[Start Selected extract]
Every consumer has one bad customer service experience. What is worse than picking up the phone and calling your local cable company about a service issue, only to get interrogated for the purpose of authenticating your identity? According to Opus Research, 85 percent of customers are dissatisfied with the authentication process. Additionally, three out of four customers fail the authentication process at least once and are falsely rejected, according to Customer Experience Report.

Aside from creating a negative customer experience from the outset of the call, the authentication process is costing the customer time and money, and can ultimately result in loss of business.

A new technology, voice biometrics, is the solving this problem by creating a faster and more efficient authentication process for the everyday customer. Voice biometrics is a technology used to identify a person based on the  physical and behavioral characteristics of an individual’s voice. Similar to a fingerprint, a voice print is unique to each person. It can help customers avoid a long authentication process by identifying them within the natural flow of conversation with an agent or during an IVR call, where all the caller has to state is his or her name or phone number.
[End Selected extract]
_Short problem 1_
Update the stretch of the records from the line containing "scientific name: Cyrtandra sp." through the end of the records by replacing "habitat" with "setting", leaving everything else unchanged. Return only those lines.
[Start Data in this exercise]
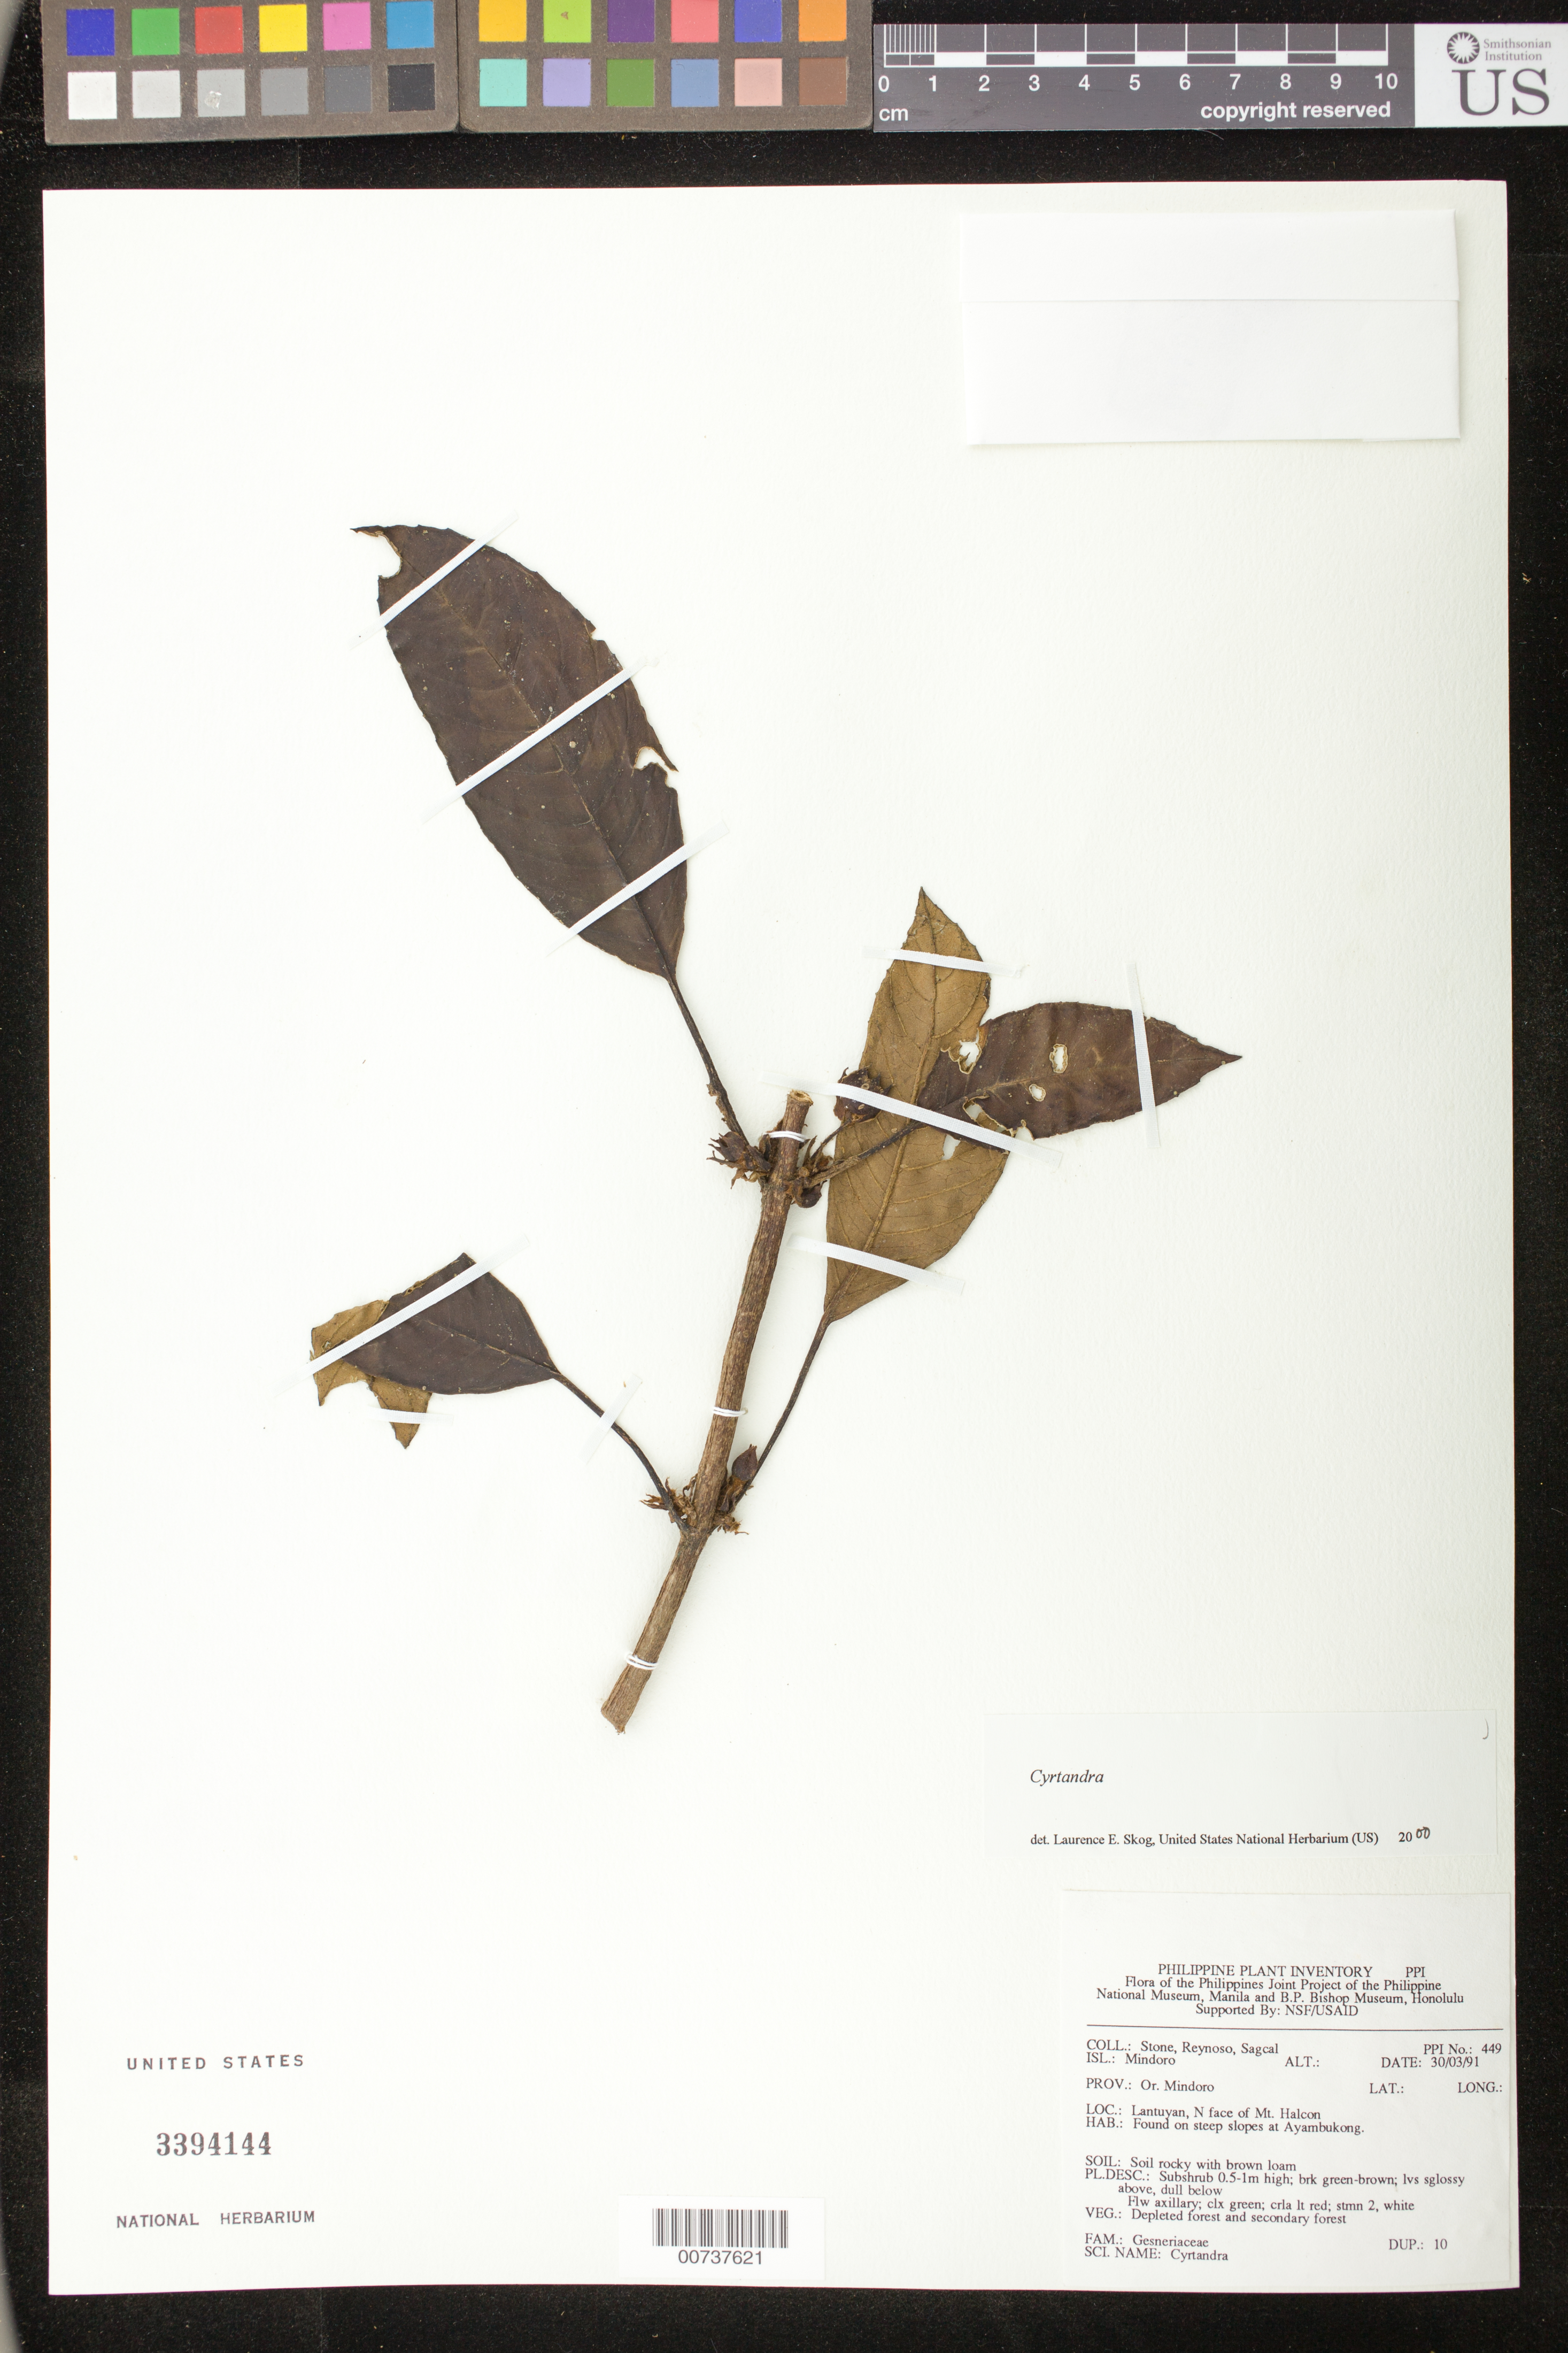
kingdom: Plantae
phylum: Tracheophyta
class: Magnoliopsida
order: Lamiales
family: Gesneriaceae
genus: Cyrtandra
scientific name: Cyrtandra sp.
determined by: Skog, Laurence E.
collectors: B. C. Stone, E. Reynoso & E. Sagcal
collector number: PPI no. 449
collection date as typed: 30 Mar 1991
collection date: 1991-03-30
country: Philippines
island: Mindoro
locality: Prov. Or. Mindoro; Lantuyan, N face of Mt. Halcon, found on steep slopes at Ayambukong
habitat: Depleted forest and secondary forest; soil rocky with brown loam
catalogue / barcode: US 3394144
[End Data in this exercise]
_Short problem 2_
In the text on voice biometrics, what percentage of customers are dissatisfied with the authentication process, according to Opus Research?

_Correct output 1_
scientific name: Cyrtandra sp.
determined by: Skog, Laurence E.
collectors: B. C. Stone, E. Reynoso & E. Sagcal
collector number: PPI no. 449
collection date as typed: 30 Mar 1991
collection date: 1991-03-30
country: Philippines
island: Mindoro
locality: Prov. Or. Mindoro; Lantuyan, N face of Mt. Halcon, found on steep slopes at Ayambukong
setting: Depleted forest and secondary forest; soil rocky with brown loam
catalogue / barcode: US 3394144

_Correct output 2_
85 percent